**Set tasks:**
1. In the SQL grouping-sets excerpt below, list every column the Step 2 query returns, using the name each column has in the result.
2. Using the SQL grouping-sets excerpt below, say whether each statement agrees with it. Answer yes or no, and quote the words that decide it.
(a) Null values are sorted low.
(b) The table X built in Step 1 has one row of data.
(c) In the first grouped set, week 53 has been moved to the start.

Observe how the use of ORDER BY has affected the results:
- In the first grouped set, week 53 has been repositioned to the end
- In the second grouped set, month 12 has now been positioned to the end and the regions now appear in alphabetic order.
- Null values are sorted high.
Example C7:
In queries that perform multiple ROLLUPs in a single pass (such as Example C6-3) you may want to be able to indicate which grouping set produced each row. The following steps demonstrate how to provide a column (called GROUP) which indicates the origin of each row in the result set. By origin means which one of the two grouping sets produced the row in the result set.
Step 1: Introduce a way of generating new data values using a query which selects from a VALUES clause (which is an alternate form of a fullselect). This query shows how a table called X can be derived that has 2 columns, R1 and R2, and one row of data.
SELECT R1, R2
FROM (VALUES ('GROUP 1', 'GROUP 2')) AS X(R1, R2)
Results in:
R1 R2
-------- -------
GROUP 1 GROUP 2
Step 2: Form the cross product of this table X with the SALES table. This adds columns R1 and R2 to every row.
SELECT R1, R2,
WEEK(SALES_DATE) AS WEEK,
DAYOFWEEK(SALES_DATE) AS DAY_WEEK,
MONTH(SALES_DATE) AS MONTH,
REGION,
SALES AS UNITS_SOLD
FROM SALES,
(VALUES ('GROUP 1', 'GROUP 2')) AS X(R1, R2)
Step 3: Now these columns are combined with the grouping sets to include these columns in the rollup analysis.
SELECT R1, R2,
WEEK(SALES_DATE) AS WEEK,
DAYOFWEEK(SALES_DATE) AS DAY_WEEK,
MONTH(SALES_DATE) AS MONTH,
REGION,
SUM(SALES) AS UNITS_SOLD
FROM SALES,
(VALUES ('GROUP 1', 'GROUP 2')) AS X(R1, R2)
GROUP BY GROUPING SETS((R1, ROLLUP(WEEK(SALES_DATE), DAYOFWEEK(SALES_DATE)) ),
(R2, ROLLUP(MONTH(SALES_DATE), REGION)) )

**Given data:**
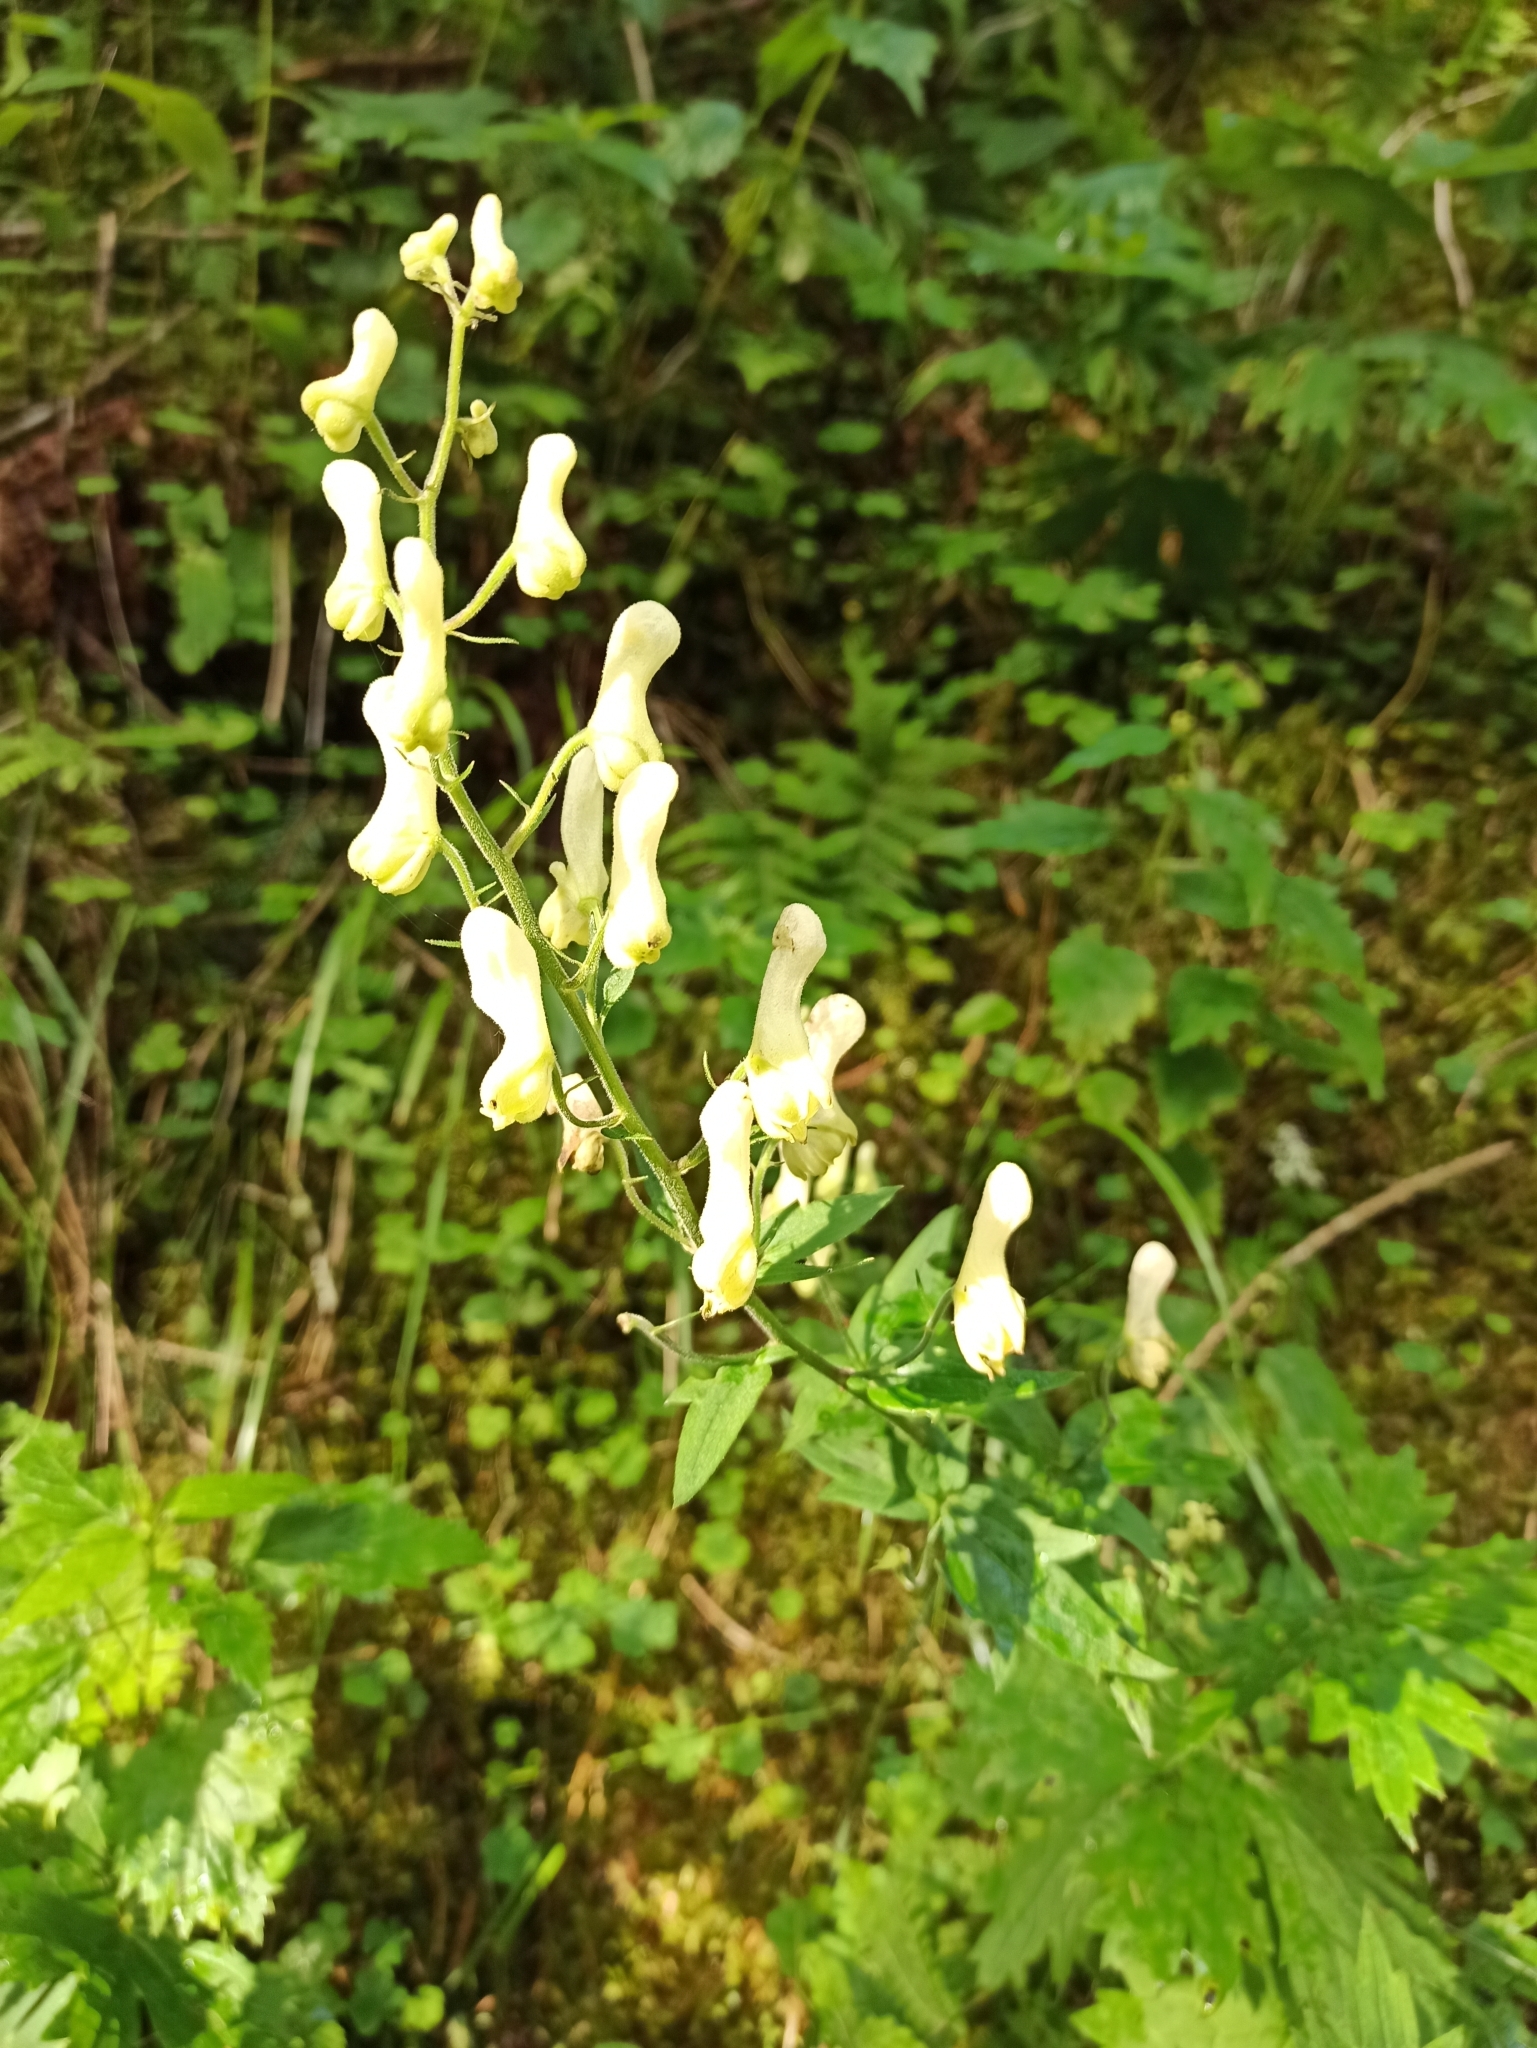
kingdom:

**Solutions in order:**
1. R1, R2, WEEK, DAY_WEEK, MONTH, REGION, UNITS_SOLD

2.
(a) No: "Null values are sorted high."
(b) Yes: "has 2 columns, R1 and R2, and one row of data"
(c) No: "In the first grouped set, week 53 has been repositioned to the end"